The standoff lasted all night and caused some confusion around midnight, when dispatchers mistakenly sent all-clear messages to roughly 3,500 people who had been unaware of the situation.

The Summit County Communications Center apologized in a statement for "any alarm or concern this may have caused."

“It almost seems like there isn’t a call we go to anymore where there isn’t some sort of mental health or substance abuse nexus involved once you scratch the surface a little bit.”Jaime FitzSimonsSummit County Sheriff

Recommended Stories For You

Summit County SWAT deployed its armored rescue vehicle to the condo complex Friday night, but the 8,600-pound machine was not used to evacuate any residents because of the building's layout.

Instead, police negotiators spent several hours exchanging text messages with the man and coordinating with friends whom he was communicating with.

The texts indicated that the man was calming down around midnight, but deputies stayed on scene until the morning.

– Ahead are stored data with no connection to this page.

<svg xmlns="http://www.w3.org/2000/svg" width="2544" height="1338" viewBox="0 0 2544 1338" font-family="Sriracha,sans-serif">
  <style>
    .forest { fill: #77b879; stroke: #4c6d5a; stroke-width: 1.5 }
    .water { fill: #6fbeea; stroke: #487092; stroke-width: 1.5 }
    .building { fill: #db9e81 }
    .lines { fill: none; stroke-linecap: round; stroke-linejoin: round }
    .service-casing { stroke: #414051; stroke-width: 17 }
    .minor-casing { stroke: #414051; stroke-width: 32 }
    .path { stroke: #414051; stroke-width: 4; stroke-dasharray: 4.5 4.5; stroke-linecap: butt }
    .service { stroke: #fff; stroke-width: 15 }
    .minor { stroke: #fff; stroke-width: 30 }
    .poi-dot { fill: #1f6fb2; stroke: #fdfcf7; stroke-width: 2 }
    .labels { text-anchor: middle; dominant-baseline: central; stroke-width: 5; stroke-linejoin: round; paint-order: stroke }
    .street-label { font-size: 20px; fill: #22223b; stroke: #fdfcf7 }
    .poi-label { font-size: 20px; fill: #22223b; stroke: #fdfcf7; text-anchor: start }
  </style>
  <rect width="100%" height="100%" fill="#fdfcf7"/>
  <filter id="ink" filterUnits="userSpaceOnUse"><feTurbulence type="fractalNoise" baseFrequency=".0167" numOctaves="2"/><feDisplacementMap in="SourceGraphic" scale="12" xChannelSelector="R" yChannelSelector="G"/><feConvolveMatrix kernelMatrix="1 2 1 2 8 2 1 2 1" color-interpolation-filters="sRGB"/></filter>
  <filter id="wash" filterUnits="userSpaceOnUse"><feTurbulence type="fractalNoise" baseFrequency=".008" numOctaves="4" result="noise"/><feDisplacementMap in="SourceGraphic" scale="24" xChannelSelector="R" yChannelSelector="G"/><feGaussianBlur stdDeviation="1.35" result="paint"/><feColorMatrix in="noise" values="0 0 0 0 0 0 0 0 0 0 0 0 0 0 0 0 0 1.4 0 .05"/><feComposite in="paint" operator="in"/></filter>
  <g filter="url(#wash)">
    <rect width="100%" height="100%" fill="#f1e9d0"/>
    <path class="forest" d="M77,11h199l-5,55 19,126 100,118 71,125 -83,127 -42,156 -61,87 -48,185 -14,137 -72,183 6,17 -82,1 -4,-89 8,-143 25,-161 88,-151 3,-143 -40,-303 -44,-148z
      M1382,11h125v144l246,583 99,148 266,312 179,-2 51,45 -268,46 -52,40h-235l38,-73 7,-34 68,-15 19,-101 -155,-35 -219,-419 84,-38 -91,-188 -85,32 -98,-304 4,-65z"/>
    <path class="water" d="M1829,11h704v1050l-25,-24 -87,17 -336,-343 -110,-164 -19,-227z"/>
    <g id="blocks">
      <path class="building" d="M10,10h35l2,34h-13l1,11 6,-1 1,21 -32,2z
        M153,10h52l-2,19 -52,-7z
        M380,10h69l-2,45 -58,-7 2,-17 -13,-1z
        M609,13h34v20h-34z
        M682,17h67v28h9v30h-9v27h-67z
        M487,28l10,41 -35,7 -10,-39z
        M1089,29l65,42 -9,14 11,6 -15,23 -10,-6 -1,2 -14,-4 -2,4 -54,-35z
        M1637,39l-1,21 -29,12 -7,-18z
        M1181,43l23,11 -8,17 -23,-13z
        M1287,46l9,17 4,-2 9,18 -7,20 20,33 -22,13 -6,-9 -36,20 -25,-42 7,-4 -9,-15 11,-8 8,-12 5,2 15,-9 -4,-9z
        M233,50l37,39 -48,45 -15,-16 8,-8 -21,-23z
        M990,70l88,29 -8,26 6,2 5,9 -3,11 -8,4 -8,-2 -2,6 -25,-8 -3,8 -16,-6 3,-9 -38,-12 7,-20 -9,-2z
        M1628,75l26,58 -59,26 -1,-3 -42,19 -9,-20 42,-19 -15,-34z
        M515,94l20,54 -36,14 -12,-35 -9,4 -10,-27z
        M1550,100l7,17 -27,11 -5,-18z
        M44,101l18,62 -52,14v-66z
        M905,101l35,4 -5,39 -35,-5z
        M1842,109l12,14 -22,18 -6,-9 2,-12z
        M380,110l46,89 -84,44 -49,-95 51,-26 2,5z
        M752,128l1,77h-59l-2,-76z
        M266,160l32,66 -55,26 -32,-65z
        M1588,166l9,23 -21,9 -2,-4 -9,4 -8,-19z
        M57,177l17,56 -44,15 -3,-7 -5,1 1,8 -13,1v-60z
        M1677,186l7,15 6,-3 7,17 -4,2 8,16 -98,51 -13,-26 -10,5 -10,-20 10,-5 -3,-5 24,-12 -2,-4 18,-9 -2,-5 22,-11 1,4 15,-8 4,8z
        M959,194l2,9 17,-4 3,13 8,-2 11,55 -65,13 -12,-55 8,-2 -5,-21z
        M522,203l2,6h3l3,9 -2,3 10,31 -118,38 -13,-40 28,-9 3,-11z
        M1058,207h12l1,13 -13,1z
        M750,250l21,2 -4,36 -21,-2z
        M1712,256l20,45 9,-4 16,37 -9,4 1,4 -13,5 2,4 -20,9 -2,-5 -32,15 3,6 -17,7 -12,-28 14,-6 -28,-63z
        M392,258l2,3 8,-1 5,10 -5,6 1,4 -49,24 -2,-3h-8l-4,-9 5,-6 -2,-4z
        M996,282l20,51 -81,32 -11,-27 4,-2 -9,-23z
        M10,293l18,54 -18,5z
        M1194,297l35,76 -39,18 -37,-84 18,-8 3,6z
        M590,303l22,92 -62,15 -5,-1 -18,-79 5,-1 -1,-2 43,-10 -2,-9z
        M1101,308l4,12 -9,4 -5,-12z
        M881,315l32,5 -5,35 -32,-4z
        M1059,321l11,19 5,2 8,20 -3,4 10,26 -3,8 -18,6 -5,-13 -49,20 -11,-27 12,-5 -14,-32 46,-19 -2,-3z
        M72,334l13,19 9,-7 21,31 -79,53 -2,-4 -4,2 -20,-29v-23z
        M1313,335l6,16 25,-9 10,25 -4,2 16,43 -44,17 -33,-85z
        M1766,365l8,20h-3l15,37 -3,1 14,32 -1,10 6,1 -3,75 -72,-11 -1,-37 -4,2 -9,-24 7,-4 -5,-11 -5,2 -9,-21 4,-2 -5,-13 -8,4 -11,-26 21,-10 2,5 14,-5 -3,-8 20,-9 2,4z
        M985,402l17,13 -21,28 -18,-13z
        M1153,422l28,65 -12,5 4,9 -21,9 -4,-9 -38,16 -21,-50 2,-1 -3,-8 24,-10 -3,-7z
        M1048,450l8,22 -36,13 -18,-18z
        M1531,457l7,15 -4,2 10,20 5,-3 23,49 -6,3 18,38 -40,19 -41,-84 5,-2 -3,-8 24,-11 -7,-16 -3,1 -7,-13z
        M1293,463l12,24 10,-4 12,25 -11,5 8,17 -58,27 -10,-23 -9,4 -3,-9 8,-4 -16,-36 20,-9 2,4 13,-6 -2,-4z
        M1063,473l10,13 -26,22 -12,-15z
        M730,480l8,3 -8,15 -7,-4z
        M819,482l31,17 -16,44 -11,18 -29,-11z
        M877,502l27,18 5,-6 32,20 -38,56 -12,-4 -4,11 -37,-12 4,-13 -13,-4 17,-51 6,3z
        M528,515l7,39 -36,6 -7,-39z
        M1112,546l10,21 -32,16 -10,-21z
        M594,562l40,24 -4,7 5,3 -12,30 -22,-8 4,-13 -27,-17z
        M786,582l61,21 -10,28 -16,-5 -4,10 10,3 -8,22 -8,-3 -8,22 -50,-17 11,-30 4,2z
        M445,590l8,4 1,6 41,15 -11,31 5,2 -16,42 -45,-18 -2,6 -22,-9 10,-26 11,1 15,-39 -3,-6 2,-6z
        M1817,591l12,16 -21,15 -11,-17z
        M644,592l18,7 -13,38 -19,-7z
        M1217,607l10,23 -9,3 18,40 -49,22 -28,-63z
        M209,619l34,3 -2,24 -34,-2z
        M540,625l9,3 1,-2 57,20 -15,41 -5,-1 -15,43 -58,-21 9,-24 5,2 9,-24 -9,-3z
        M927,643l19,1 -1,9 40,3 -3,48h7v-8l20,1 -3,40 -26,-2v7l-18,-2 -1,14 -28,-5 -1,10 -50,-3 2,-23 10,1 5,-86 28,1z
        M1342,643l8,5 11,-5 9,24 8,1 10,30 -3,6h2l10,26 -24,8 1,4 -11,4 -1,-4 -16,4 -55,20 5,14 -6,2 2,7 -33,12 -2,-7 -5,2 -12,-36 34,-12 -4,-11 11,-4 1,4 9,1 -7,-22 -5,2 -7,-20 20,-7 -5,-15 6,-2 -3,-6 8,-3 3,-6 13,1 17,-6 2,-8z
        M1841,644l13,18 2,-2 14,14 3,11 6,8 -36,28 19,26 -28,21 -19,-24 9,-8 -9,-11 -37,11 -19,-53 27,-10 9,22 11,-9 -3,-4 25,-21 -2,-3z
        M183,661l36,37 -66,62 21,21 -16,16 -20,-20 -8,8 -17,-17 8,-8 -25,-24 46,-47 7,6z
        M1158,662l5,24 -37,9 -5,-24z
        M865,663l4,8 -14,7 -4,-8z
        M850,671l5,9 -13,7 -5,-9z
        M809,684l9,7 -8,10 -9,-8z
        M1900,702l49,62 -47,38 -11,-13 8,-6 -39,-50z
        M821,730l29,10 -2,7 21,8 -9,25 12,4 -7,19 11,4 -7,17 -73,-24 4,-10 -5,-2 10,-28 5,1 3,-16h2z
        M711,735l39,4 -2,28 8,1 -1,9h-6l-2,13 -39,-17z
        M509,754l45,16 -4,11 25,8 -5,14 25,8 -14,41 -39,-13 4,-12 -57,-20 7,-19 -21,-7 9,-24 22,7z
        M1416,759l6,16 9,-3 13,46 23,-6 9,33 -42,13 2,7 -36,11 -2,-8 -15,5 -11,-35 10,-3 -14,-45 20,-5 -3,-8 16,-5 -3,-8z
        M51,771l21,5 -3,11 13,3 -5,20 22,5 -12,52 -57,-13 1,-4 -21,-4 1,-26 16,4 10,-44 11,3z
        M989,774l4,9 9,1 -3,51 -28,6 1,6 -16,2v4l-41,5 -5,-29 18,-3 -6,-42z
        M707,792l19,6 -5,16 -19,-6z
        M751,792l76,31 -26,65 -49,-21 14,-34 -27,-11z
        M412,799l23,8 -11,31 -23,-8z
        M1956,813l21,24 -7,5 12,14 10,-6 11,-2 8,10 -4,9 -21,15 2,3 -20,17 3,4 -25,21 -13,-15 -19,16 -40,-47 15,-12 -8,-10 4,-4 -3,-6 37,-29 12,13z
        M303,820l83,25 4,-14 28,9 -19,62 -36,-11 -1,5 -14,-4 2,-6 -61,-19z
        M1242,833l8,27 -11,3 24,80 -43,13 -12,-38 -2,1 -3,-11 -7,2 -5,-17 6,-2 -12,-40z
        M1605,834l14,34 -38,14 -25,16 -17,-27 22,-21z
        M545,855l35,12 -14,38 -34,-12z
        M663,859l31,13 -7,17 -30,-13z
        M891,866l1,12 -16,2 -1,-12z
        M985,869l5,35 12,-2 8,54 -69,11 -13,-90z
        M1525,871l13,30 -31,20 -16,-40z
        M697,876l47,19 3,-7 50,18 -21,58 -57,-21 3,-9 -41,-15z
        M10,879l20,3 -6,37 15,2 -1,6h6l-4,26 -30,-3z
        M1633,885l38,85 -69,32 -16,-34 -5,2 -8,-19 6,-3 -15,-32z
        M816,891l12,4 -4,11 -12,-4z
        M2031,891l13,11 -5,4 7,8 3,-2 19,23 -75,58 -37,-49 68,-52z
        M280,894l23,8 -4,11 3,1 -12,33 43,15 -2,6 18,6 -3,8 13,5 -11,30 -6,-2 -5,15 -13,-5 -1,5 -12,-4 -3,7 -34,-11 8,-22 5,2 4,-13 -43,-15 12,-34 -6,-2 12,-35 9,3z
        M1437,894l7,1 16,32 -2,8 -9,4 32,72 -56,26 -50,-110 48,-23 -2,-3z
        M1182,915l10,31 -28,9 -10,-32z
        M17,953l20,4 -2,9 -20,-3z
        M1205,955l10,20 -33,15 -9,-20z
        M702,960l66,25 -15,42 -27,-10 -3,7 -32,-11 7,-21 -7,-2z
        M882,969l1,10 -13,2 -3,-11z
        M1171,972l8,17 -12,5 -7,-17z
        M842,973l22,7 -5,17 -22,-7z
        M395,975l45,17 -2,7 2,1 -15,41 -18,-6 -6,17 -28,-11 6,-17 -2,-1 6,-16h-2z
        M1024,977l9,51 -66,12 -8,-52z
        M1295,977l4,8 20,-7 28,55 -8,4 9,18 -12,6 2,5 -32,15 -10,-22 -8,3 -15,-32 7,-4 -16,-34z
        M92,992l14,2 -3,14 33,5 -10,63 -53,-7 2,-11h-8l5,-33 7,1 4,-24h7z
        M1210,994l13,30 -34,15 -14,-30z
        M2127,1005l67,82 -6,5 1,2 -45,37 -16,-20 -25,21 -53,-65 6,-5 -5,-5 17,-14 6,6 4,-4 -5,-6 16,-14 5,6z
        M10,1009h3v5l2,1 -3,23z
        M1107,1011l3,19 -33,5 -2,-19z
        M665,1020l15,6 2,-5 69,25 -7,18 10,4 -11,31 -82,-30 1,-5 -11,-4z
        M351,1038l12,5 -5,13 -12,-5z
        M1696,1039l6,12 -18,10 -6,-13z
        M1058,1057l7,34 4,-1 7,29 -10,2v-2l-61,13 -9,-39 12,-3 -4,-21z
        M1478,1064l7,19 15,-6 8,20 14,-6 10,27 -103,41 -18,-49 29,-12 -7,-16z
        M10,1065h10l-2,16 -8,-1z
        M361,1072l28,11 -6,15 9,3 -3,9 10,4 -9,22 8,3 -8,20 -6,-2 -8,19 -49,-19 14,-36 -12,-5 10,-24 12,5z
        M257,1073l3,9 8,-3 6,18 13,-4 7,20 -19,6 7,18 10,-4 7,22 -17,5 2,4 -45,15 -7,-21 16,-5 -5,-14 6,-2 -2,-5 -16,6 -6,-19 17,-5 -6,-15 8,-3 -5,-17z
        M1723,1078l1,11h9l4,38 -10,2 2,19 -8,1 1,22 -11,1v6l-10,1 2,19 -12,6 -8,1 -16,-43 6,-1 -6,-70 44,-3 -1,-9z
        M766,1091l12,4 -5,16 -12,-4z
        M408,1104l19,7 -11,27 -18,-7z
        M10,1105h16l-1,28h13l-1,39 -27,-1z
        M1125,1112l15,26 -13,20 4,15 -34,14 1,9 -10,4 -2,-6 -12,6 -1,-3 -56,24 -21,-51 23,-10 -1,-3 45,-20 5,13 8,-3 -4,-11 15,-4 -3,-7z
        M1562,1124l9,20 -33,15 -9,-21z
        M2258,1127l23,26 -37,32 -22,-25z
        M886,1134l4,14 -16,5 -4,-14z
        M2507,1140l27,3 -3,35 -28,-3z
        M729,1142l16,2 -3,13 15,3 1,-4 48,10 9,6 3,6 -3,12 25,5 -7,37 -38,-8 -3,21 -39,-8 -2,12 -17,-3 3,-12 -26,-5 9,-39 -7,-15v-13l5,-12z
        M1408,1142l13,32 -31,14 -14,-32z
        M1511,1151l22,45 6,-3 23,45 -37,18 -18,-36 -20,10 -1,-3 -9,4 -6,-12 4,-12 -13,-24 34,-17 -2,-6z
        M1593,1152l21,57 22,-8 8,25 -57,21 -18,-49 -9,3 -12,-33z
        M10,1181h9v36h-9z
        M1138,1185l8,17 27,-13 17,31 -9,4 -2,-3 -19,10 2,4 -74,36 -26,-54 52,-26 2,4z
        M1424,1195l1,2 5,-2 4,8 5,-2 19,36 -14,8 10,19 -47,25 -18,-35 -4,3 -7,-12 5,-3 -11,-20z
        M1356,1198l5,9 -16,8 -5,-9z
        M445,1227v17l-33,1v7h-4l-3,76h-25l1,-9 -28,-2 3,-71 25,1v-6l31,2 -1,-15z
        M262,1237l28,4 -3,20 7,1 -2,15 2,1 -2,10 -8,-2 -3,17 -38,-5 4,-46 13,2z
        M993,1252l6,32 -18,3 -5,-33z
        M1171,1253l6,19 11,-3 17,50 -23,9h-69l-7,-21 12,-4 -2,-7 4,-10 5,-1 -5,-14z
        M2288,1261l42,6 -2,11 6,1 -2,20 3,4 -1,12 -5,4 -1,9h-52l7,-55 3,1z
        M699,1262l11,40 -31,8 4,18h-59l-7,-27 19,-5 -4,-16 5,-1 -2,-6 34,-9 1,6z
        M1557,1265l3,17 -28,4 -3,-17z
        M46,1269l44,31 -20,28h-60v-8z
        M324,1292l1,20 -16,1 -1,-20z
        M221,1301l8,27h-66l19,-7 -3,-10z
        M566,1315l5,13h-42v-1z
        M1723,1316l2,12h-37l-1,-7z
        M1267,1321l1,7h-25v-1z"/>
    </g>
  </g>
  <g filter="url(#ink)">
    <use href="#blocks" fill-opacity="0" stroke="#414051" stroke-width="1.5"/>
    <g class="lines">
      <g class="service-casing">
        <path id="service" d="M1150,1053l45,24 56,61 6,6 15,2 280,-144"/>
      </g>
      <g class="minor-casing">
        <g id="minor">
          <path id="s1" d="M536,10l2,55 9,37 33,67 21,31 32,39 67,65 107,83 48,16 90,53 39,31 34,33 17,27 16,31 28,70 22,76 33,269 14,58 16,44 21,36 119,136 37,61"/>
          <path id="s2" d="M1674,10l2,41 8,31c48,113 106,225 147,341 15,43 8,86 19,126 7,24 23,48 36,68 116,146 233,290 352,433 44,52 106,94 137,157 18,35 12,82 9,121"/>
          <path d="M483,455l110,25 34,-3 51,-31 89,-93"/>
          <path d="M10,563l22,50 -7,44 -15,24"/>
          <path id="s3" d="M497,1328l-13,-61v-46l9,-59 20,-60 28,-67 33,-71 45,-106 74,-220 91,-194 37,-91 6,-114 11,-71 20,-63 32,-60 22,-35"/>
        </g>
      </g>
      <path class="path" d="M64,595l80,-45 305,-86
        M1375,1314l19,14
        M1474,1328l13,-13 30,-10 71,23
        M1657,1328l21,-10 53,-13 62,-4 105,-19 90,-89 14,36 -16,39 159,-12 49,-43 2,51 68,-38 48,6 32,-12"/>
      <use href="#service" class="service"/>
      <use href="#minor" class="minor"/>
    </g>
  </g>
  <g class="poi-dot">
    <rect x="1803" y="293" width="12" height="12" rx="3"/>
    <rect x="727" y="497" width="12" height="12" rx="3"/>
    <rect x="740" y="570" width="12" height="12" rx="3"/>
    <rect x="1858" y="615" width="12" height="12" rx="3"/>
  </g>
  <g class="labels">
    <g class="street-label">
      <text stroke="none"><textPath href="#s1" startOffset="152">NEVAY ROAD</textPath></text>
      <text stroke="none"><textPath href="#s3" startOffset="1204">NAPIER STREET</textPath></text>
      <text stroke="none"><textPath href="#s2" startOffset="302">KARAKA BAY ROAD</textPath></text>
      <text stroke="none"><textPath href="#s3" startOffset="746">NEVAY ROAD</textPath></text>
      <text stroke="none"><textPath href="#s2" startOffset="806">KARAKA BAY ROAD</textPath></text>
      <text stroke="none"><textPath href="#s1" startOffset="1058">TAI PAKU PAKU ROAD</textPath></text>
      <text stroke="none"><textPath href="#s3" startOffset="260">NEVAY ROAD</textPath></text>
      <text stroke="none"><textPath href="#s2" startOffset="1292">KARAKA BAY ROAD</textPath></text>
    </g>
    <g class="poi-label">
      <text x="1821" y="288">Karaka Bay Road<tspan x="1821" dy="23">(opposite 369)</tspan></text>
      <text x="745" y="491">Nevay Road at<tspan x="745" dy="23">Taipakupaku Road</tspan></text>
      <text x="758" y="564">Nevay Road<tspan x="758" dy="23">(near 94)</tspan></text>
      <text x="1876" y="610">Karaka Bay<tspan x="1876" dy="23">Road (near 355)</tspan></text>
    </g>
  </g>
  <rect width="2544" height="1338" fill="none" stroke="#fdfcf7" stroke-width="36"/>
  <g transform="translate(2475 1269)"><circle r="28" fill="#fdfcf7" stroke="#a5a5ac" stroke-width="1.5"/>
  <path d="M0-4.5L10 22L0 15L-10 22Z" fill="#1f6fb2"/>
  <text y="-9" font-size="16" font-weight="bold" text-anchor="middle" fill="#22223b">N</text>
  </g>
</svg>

"We just sat on it all night and made contact in the morning," FitzSimons said. "He realized he was in a crisis and wanted to get help."

The man's weapons were not confiscated because there was no reason to suspect any criminal activity, FitzSimons said.

Summit's rescue vehicle has been deployed several times since it was acquired through the federal government's 1033 military surplus program, including at least one other armed standoff. Cases with barricaded suspects typically stem from mental health crises, FitzSimons said.

"It almost seems like there isn't a call we go to anymore where there isn't some sort of mental health or substance abuse nexus involved once you scratch the surface a little bit," he said.